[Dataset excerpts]
********

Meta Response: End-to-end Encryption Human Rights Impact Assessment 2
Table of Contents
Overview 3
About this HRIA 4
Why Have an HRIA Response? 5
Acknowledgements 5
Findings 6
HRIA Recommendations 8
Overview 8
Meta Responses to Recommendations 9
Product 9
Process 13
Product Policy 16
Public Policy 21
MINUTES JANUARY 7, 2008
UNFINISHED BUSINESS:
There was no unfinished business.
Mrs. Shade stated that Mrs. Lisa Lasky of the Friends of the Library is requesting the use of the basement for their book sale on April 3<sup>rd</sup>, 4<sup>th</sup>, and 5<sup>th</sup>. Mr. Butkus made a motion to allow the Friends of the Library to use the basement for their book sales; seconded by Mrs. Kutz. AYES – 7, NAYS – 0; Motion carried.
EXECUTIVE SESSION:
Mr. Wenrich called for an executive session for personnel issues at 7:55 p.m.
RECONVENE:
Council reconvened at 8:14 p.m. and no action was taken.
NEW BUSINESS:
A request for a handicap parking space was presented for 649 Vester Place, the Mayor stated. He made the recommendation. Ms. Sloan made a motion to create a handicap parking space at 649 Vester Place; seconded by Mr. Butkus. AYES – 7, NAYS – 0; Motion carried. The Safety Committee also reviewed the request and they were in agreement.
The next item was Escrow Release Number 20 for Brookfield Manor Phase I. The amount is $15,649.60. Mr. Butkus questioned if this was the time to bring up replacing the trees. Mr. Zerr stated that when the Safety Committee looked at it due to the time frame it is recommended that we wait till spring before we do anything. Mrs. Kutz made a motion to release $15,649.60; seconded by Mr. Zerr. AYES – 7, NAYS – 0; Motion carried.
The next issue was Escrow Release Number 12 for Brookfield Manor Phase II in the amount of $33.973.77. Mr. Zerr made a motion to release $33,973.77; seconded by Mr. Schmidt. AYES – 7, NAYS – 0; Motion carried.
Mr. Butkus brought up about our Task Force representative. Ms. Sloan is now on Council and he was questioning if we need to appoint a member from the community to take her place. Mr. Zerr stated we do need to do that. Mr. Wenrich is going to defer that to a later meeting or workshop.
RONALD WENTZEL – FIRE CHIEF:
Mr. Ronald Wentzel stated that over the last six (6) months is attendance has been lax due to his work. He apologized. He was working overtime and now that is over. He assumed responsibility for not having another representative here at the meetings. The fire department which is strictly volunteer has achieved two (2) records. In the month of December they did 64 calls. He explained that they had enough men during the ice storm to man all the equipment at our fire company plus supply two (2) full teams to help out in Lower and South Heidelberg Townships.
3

********

#### [WHAT IS BEING ASKED]
Quote only the stretch of lines that starts the data above and ends with the line containing "There was no unfinished business.", both included.

#### [TASK SOLUTION]
Meta Response: End-to-end Encryption Human Rights Impact Assessment 2
Table of Contents
Overview 3
About this HRIA 4
Why Have an HRIA Response? 5
Acknowledgements 5
Findings 6
HRIA Recommendations 8
Overview 8
Meta Responses to Recommendations 9
Product 9
Process 13
Product Policy 16
Public Policy 21
MINUTES JANUARY 7, 2008
UNFINISHED BUSINESS:
There was no unfinished business.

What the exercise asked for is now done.